3.If the standards or specifications referred to in paragraph 1 have not been adequately implemented so that interoperability of services in one or more Member States cannot be ensured, the implementation of such standards or specifications may be made compulsory under the procedure laid down in paragraph 4, to the extent strictly necessary to ensure such interoperability and to improve freedom of choice for users.

4.Where the Commission intends to make the implementation of certain standards or specifications compulsory, it shall publish a notice in the Official Journal of the European Union and invite public comment by all parties concerned. The Commission shall, by means of implementing acts, make implementation of the relevant standards compulsory by making reference to them as compulsory standards in the list of standards or specifications published in the Official Journal of the European Union.

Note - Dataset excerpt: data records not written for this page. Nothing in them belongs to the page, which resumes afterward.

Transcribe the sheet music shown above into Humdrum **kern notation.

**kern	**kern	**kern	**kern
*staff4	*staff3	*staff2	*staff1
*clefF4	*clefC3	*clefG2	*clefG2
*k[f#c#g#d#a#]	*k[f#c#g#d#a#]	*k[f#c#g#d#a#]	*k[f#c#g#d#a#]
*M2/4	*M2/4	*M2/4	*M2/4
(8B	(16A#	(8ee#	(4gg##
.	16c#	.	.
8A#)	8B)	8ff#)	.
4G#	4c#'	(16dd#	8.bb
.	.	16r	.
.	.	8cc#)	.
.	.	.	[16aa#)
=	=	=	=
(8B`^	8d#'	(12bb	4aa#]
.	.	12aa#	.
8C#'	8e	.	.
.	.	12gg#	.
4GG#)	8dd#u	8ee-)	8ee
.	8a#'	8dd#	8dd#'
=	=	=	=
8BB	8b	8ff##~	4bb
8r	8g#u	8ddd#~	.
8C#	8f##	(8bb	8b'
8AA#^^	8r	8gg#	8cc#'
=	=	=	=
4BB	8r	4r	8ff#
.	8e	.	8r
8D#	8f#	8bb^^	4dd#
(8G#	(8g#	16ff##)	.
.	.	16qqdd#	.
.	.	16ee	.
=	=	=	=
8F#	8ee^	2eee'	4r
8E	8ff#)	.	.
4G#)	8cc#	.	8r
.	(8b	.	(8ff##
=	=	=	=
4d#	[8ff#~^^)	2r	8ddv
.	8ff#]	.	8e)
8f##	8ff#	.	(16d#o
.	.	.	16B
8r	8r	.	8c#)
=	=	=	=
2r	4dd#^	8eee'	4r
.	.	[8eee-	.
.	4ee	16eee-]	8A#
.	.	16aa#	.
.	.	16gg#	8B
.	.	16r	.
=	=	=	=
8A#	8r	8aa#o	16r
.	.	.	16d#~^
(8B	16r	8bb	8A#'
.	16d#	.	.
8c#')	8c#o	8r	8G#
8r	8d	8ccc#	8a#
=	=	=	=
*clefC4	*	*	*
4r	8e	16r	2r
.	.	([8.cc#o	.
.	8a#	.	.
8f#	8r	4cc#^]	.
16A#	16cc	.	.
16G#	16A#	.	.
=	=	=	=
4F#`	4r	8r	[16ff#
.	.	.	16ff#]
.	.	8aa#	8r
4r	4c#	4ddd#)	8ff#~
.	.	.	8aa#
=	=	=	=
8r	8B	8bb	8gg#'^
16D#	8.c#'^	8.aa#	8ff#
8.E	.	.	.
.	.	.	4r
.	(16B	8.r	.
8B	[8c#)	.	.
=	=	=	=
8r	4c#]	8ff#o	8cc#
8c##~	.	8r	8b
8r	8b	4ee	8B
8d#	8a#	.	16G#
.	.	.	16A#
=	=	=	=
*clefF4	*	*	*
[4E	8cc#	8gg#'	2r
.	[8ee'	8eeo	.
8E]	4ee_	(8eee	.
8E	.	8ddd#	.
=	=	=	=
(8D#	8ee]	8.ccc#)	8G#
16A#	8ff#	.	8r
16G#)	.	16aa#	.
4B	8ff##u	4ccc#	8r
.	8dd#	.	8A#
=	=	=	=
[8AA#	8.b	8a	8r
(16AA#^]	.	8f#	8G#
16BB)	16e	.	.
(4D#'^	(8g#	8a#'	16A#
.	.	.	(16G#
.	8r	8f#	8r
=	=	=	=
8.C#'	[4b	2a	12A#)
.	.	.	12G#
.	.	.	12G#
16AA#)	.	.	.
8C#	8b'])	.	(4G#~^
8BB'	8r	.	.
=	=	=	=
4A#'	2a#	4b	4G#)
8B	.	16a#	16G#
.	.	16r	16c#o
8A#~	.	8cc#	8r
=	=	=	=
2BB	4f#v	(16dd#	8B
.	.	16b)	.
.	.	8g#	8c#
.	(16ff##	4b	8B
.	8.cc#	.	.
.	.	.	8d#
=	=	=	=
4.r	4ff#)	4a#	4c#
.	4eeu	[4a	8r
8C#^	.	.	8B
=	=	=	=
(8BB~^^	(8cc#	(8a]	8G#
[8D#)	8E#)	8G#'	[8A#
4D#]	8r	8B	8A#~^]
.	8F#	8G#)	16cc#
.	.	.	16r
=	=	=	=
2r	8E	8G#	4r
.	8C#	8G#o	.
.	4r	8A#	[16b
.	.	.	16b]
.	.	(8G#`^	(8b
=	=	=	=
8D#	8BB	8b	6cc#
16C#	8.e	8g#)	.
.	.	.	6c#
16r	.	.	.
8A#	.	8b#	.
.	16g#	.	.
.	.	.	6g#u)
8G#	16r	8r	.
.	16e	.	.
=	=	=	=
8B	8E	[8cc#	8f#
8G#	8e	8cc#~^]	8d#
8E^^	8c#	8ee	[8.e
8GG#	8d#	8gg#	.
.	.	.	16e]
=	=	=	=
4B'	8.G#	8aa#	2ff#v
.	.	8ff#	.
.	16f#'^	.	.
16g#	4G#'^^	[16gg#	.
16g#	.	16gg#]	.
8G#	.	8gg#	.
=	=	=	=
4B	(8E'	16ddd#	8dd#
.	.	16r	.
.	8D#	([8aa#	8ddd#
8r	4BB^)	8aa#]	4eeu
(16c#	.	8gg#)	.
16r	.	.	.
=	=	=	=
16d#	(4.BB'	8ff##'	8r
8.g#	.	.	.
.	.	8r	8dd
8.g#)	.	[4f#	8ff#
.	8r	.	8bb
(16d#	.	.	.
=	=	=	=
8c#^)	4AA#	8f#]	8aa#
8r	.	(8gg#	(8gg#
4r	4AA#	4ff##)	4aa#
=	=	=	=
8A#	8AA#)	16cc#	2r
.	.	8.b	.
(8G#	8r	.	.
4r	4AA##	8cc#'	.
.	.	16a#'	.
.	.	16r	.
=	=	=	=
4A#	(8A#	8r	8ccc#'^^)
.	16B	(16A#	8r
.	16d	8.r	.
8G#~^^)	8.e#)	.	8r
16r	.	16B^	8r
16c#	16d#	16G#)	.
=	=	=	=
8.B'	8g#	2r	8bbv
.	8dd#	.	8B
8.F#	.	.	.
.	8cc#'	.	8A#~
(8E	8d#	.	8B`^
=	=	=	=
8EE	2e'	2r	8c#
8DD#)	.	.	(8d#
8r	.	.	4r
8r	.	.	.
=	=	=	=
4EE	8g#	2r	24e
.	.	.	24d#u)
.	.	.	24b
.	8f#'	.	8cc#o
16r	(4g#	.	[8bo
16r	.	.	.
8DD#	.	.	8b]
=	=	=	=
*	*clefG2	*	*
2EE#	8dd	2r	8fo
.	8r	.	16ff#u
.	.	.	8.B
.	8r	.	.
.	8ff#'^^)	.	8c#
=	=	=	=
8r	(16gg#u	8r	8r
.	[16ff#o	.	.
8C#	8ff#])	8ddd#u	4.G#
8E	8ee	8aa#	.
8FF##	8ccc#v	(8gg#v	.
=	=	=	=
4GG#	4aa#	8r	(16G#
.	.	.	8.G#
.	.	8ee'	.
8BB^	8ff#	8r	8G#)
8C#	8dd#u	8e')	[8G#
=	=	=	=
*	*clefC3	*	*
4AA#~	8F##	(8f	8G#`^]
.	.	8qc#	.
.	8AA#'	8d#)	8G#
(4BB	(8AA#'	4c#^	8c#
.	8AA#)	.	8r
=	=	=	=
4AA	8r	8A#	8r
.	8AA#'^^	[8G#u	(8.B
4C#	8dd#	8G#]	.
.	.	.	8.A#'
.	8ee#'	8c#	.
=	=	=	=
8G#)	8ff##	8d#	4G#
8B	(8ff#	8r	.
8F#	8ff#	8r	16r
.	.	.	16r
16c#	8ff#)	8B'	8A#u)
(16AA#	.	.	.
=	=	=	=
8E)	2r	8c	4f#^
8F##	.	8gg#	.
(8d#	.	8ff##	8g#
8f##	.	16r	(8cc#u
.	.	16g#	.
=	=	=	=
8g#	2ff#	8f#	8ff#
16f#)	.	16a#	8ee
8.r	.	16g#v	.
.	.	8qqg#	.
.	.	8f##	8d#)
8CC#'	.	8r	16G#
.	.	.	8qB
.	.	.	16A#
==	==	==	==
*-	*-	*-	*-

5.Where the Commission considers that the standards or specifications referred to in paragraph 1 no longer contribute to the provision of harmonised electronic communications services, no longer meet consumers’ needs or hamper technological development, it shall remove them from the list of standards or specifications referred to in paragraph 1.

6.Where the Commission considers that the standards or specifications referred to in paragraph 4 no longer contribute to the provision of harmonised electronic communications services, no longer meet consumers’ needs, or hamper technological development, it shall, by means of implementing acts, remove those standards or specifications from the list of standards or specifications referred to in paragraph 1.

7.The implementing acts referred to in paragraphs 4 and 6 of this Article shall be adopted in accordance with the examination procedure referred to in Article 118(4).

8.This Article does not apply in respect of any of the essential requirements, interface specifications or harmonised standards to which Directive 2014/53/EU applies.